Halima’s story is similar to many in Jayyous. The once-prosperous farming village of 3,400 residents is impoverished because families can’t access their land. 70% of Jayyous’ families are now in great need of food aid. 103 out of a total of 195 students in grades 7-12 have dropped out of school because parents can’t cover school expenses. In 2002, before Israel began the wall’s construction, 180 students from Jayyous were in universities. That number has now dropped to 50.
In Bil’in, M’azuza Abu Rahmeh, a mother of five boys and four girls, explains, “Our land was seized for the construction of Mattityahu East settlement. And our olive trees were cut down during the construction of the apartheid wall. These trees hold memories for each of my children that are impossible to forget.

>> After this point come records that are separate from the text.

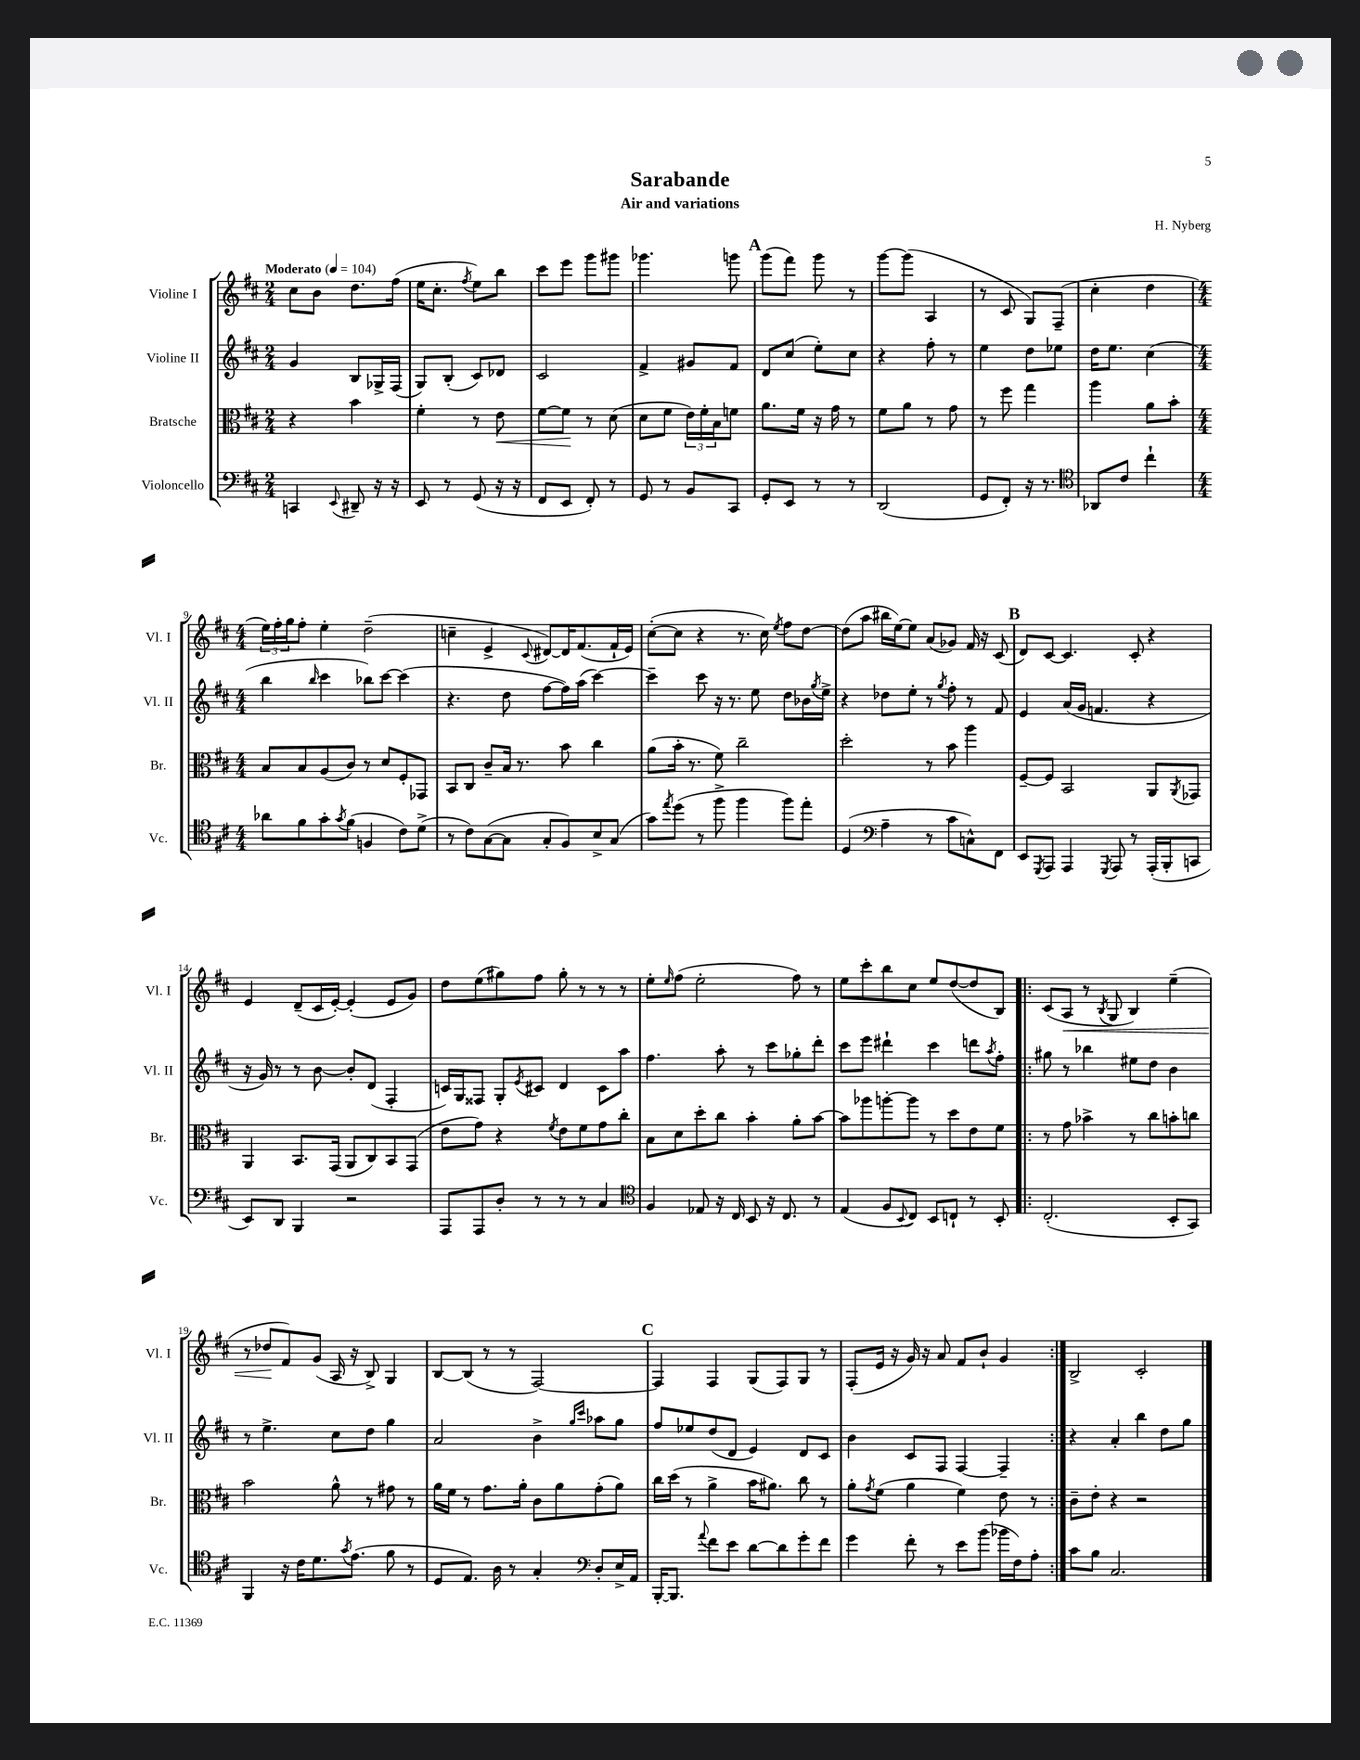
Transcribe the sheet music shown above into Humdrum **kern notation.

**kern	**kern	**kern	**kern
*staff4	*staff3	*staff2	*staff1
*clefF4	*clefC3	*clefG2	*clefG2
*k[f#c#]	*k[f#c#]	*k[f#c#]	*k[f#c#]
*M2/4	*M2/4	*M2/4	*M2/4
*MM104	*MM104	*MM104	*MM104
4CC	4r	4g	8cc#
.	.	.	8b
8qqEE	.	.	.
8DD#~	4b	8B	8.dd
16r	.	16G-^	.
16r	.	(16F#	(16ff#
=	=	=	=
8EE	4f#'	8G)	16ee
.	.	.	8.cc#'
8r	.	(8B'	.
.	.	.	8qff#
(8GG	8r	8c#)	8ee)
16r	8e	8d-	8bb
16r	.	.	.
=	=	=	=
8FF#	[8f#	2c#	8ccc#
8EE	8f#]	.	8eee
8FF#')	8r	.	8ggg
8r	(8d	.	8ggg#
=	=	=	=
8GG	8d	4f#^	4.ggg-
8r	8f#	.	.
8BB	24e)	8g#	.
.	24f#'	.	.
.	24B	.	.
8CC#	8f	8f#	8ggg
=	=	=	=
8GG'	8.a	8d	(8ggg
8EE	.	(8cc#	8fff#)
.	16f#	.	.
8r	16r	8ee')	8ggg
.	16g	.	.
8r	8r	8cc#	8r
=	=	=	=
(2DD	8f#	4r	[8ggg
.	8a	.	(8ggg]
.	8r	8ff#'	4A
.	8g	8r	.
=	=	=	=
8GG	8r	4ee	8r
8FF#')	8ff#	.	8c#
16r	4gg	8dd	8G)
8.r	.	.	.
.	.	8ee-	(8F#~
=	=	=	=
*clefC4	*	*	*
8AA-	4aa	16dd	4cc#'
.	.	8.ee	.
8c#	.	.	.
4cc#`	8a	(4cc#	4dd
.	8b'	.	.
=	=	=	=
*M4/4	*M4/4	*M4/4	*M4/4
8a-	8B	4bb	24ee)
.	.	.	24ff#'
.	.	.	24gg
8f#	8B	.	8ff#'
.	.	16qqbb	.
8g'	(8A	4ccc#	4ee'
8qg	.	.	.
(8f#	8c#)	.	.
4F	8r	8bb-)	(2dd~
.	8d	[8ccc#	.
8c#)	8F#'	(4ccc#]	.
(8d^	8GG-	.	.
=	=	=	=
8r	8BB	4.r	4cc~
8c#)	8C#	.	.
([8G	8c#~	.	4e^
8G]	16B	8dd	.
.	8.r	.	.
.	.	.	8qqc#
8G'	.	[8ff#	[8d#)
8F#)	8b	16ff#])	16d#]
.	.	(16aa	(8.f#
8B^	4cc#	[4ccc#)	.
(8G	.	.	16f#`
.	.	.	16e)
=	=	=	=
8g)	(8a	4ccc#~]	([8cc#'
8qee	.	.	.
(8dd	16b'	.	8cc#]
.	8.r	.	.
8r	.	8ccc#	4r
8ff#^	8f#)	16r	.
.	.	8.r	.
4ff#	2cc#~	.	8.r
.	.	8ee	.
.	.	.	16cc#)
.	.	.	8qee
8ff#)	.	8dd	8ff#
8ee'	.	16b-	[8dd
.	.	8qgg	.
.	.	16ee^	.
=	=	=	=
(4D	2dd'	4r	(8dd]
.	.	.	8aa
*clefF4	*	*	*
4A~	.	8dd-	16bb#
.	.	.	[16ee)
.	.	8ee'	8ee]
8r	8r	8r	(8a
.	.	8qgg	.
8c#	8b	8ff#'	8g-)
8C^^)	4aa	8r	16f#
.	.	.	16r
8FF#	.	8f#	(8c#
=	=	=	=
8EE	[8F#~	4e	8d)
8qGGG	.	.	.
8AAA	8F#]	.	[8c#
4AAA	2BB	(16a	4.c#]
.	.	16g	.
.	.	4.f	.
8qGGG	.	.	.
8AAA	.	.	.
8r	.	.	8c#'
(16AAA'	8AA	4r	4r
16BBB'	.	.	.
.	8qAA	.	.
8CC	8GG-	.	.
=	=	=	=
8EE)	4AA	16r	4e
.	.	16g)	.
8DD	.	8r	.
4BBB	8.BB	8r	(8d~
.	.	[8b	16c#
.	(16GG	.	[16e')
2r	8AA	8b']	(4e']
.	8C#)	(8d	.
.	8BB	4F#'	8e
.	(8GG	.	8g)
=	=	=	=
8AAA	8e	16c)	8dd
.	.	16G	.
8AAA	8g)	8F##	(8ee
8D'	4r	8G'	8gg#)
.	.	8qe	.
8r	.	8c#	8ff#
.	8qf#	.	.
8r	8e	4d	8gg#'
8r	8f#	.	8r
4C#	8g	8c#	8r
.	8cc#'	8aa	8r
=	=	=	=
*clefC4	*	*	*
4F#	8B	4.ff#	8ee'
.	.	.	16qqee
.	8d	.	(8ff#
8E-	8dd'	.	2ee'
16r	8cc#	8aa'	.
16C#	.	.	.
8BB	4b'	8r	.
16r	.	8ccc#	.
8.C#	.	.	.
.	8a'	8gg-'	8ff#)
8r	[8b	8ddd'	8r
=	=	=	=
(4E	8b]	8ccc#	8ee
.	8aa-	8eee	8ccc#'
8F#	[8aa'	4ddd#`	8bb
8qqBB	.	.	.
8C#)	8aa]	.	8cc#
8BB	8r	4ccc#	8ee
8C`	8dd	.	([8dd
8r	8e	8ddd	8dd]
.	.	8qaa	.
8BB'	8f#	8ff#'	8B)
=!|:	=!|:	=!|:	=!|:
(2.C#'	8r	8gg#	(8c#
.	8g	8r	8A
.	4b-^	4bb-	8r
.	.	.	8qB
.	.	.	8G
.	8r	8ee#	4B)
.	8cc#	8dd	.
8BB'	8b'	4b	(4ee~
8GG)	8cc	.	.
=	=	=	=
4FF#	2b	8r	8r
.	.	4.ee^	8dd-
16r	.	.	8f#)
16c#	.	.	.
8.d	.	.	(8g
.	8a^^	8cc#	16A
8qg	.	.	.
(8.e	.	.	16r
.	8r	8dd	8B^)
8f#	8g#	4gg	4G
8r	8r	.	.
=	=	=	=
8D	16a	2a	[8B
.	16f#	.	.
8.E)	8r	.	(8B]
.	8.g	.	8r
16A	.	.	.
8r	.	.	8r
.	16a'	.	.
4G'	8c#	4b^	[2F#)
.	8a	.	.
*clefF4	*	*	*
.	.	16qqgg	.
.	.	16qqccc#	.
8D'	(8g'	8aa-	.
16E^	8a)	8gg	.
16AA	.	.	.
=	=	=	=
[16BBB'	16cc#	8ff#	4F#]
8.BBB]	(16dd	.	.
.	8r	8ee-	.
8qqa	.	.	.
8f#	4a^	(8dd	4F#
8e	.	8d	.
[8d	16b	4e)	(8G
.	8.a#)	.	.
8d]	.	.	8F#)
8g'	8cc#	8d	8G
8f#	8r	8c#	8r
=	=	=	=
4g	8a'	4b	(8F#'
.	8qg	.	.
.	(8f#	.	16e
.	.	.	16r
8f#'	4a	8c#	16g)
.	.	.	16r
8r	.	8F#	8a
8e	4f#)	[4F#	8f#
(8b	.	.	8b`
16b-	8e	4F#~]	4g
16F#)	.	.	.
8A'	8r	.	.
=:|!	=:|!	=:|!	=:|!
8c#	8c#~	4r	2B^
8B	8e'	.	.
2.C#	4r	4a'	.
.	2r	4bb	2c#'
.	.	8dd	.
.	.	8gg	.
==	==	==	==
*-	*-	*-	*-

This pushed us to confront the bulldozers when they uprooted the trees during the wall’s construction.” M’azuza and her children, including her 23 year-old son Hamza, participated in Bil’in’s three-year nonviolent community campaign against the construction of the Mattityahu East and the apartheid wall which was intended to annex the settlement to Israel. M’azuza says that during the protests, “Hamza was gravely injured in the head when he was hit with a rubber-coated steel bullet, and he spent two weeks in the hospital. One month after he left the hospital the Israeli military came to our house at night and, after sowing fear in me and in my small children and turning our house upside down, they arrested Hamza. I felt as if my heart had been ripped from my body. I am pained when I remember our uprooted olive trees, and Hamza’s injury and arrest.”
During more than 200 demonstrations aiming to prevent the seizure of 50% of Bil’in’s land, the Israeli military has injured around 1,000 civilian protesters, including Israelis and internationals, and arrested 50. Around 300 of those injured and 13 of those jailed were children from Bil’in.